Source: Les Echos
Les pays arabes ont besoin de plus d'une centaine de milliards de dollars pour éponger leurs déficits externes et faire face aux déséquilibres profonds de leurs finances publiques qui ont atteint des niveaux records depuis le début des soulèvements arabes, fin 2010. De nombreux pays dont l'Egypte, la Jordanie, le Maroc, la Tunisie et le Yémen se sont tournés vers le Fonds monétaire international (FMI) en quête d’assistance, sans beaucoup de résultats.
Le G8 avait lancé, au cours de sa réunion de Deauville en 2011une initiative du «Partenariat de Deauville» au bénéfice des pays arabes en transition, afin de leur apporter le soutien nécessaire à d'établissement de «sociétés libres, démocratiques et tolérantes», selon le texte de la déclaration officielle du partenariat. L'initiative s’articule autour de trois principaux axes : la création d'emplois par le développement du secteur privé, l’appui à la réforme institutionnelle et à la gouvernance et le renforcement de l'intégration des économies arabes au sein de l'économie mondiale.
Deux ans après le lancement de cette initiative, les résultats sont très modestes. Contrairement à l'immense appui dont a pu bénéficier l'Europe de l'Est au lendemain de la chute du mur de Berlin, le Partenariat de Deauville n’a pas tenu ses promesses et n'a pas été à la hauteur des besoins de financement dans les pays arabes. La communauté internationale semble confuse et désorientée face aux transformations politiques, économiques et sociales dans la région arabe et est incapable de les accompagner par des mécanismes adéquats de soutien. La confusion a atteint son paroxysme au vu des positions hésitantes et désordonnées face aux récents développements politiques en Egypte.L’approche du FMI est inadaptée aux spécificités des phases de transition politique
A défaut d'instruments appropriés pour financer la phase de transition, les pays arabes qui connaissent des difficultés financières n’ont trouvé que le FMI comme refuge. Il est vrai que les emprunts du FMI ont un faible coût financier comparativement à d'autres sources de financement. Ils servent également à redorer l'image de l'économie, améliorer la note souveraine du pays et augmenter la confiance des investisseurs. Toutefois, l'approche de cette institution qui repose sur la sauvegarde des équilibres économiques par le recours aux politiques d'austérité, ne convient pas aux spécificités des phases de transition politique marquées par le recul de l'activité économique et le manque de sécurité et de stabilité, comme c'est le cas en Egypte, en Tunisie ou encore au Yémen.
De plus, les prêts du FMI sont souvent conditionnés par la mise en place de mesures impopulaires telles que la baisse des subventions à la consommation, l'augmentation des impôts, le gel des salaires et la réduction des emplois dans le secteur public.
L'Egypte avait entamé depuis plus de deux ans des négociations pour obtenir un prêt de 4,8 milliards de dollars dont l’approbation a été reportée à plusieurs reprises en raison de tensions politiques en raison des doutes du FMI quant à la capacité du gouvernement à appliquer effectivement les mesures d'austérité exigées.
Privatisations aux conséquences désastreuses : mainmise d’une élite sur l’économie
L’Egypte avait déjà fait l’expérience des politiques du FMI dans les années 90 dans le cadre de l'ajustement structurel.

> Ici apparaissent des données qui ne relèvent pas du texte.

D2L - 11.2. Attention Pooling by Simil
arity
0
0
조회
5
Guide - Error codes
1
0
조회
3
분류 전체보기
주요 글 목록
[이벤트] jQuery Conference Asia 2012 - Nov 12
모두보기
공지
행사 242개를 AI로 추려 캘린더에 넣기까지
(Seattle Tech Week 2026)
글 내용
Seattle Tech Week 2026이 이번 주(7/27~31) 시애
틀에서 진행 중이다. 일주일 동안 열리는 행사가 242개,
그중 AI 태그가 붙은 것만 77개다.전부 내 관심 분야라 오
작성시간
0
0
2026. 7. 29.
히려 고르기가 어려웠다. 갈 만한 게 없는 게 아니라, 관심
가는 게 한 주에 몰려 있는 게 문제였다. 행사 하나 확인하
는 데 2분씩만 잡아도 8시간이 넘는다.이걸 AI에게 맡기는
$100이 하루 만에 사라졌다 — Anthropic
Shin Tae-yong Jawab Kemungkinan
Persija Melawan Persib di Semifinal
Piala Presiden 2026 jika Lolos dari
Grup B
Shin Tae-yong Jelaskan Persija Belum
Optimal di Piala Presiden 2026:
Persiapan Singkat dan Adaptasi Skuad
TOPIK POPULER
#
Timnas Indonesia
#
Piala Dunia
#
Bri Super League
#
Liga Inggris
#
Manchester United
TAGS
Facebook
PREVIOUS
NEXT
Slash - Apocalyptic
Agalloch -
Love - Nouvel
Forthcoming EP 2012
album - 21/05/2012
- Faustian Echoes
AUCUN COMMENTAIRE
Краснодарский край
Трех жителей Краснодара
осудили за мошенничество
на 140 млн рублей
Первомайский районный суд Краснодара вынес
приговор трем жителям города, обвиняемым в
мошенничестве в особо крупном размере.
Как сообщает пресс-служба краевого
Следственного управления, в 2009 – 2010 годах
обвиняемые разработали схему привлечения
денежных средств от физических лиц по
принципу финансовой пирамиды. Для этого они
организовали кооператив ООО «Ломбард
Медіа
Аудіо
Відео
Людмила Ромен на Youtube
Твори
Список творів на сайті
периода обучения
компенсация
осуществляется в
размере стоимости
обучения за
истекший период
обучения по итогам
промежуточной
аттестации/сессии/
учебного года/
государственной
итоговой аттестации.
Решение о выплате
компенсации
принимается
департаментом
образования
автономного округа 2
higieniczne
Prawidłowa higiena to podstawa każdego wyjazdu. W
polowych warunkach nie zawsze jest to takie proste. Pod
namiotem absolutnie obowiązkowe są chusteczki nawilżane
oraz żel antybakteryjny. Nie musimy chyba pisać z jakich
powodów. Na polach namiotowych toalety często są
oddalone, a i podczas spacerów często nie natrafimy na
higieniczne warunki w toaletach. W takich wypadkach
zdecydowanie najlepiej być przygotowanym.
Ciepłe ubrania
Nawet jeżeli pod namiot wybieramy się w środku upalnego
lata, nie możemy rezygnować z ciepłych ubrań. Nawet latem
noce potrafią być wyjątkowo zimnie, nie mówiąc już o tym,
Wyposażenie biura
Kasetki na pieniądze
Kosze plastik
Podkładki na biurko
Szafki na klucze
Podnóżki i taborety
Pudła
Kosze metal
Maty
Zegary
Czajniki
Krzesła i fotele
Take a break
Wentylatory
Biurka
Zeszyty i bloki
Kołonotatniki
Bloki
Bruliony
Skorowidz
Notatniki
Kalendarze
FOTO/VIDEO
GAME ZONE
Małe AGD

De nombreux égyptiens considèrent que ces politiques ont été à l’origine de la hausse du chômage, la pauvreté et l'exclusion sociale. Les conséquences des politiques de privatisation étaient également désastreuses dans la mesure où celles-ci ont consacré la mainmise d’une élite d’hommes d'affaires proches du régime de Moubarak sur l’économie par le biais de d’opérations de transferts entachées de corruption et de gaspillage des deniers publics.
Cette expérience pénible a joué en défaveur du président déchu Mohamed Morsi au moment où les aspirations sociales des Egyptiens étaient énormes et leur refus de se plier aux conditions du FMI était sans équivoque. Se soumettre au dictat du FMI était perçu comme une trahison à la révolution du 25 janvier. La détérioration des conditions de vie de vastes catégories d’égyptiens et l'absence de mécanismes efficaces de soutien au processus de transition politique, associées à d'autres facteurs, ont alimenté la grogne populaire et facilité la destitution de Morsi.
Les prêts du FMI ont un coût social important et risquent de conduire à plus d’instabilité sociale et politique. La communauté internationale, en coopération avec les institutions financières internationales, doit s’engager plus fortement dans le soutien de la transition démocratique dans les pays du Printemps arabe et apporter l’aide nécessaire pour répondre aux besoins sociaux pressants. Le coût de l’inaction peut s’avérer colossal si ces pays échouent leur transition et glissent dans la violence et l'extrémisme qui risque de s’étaler sur des décennies.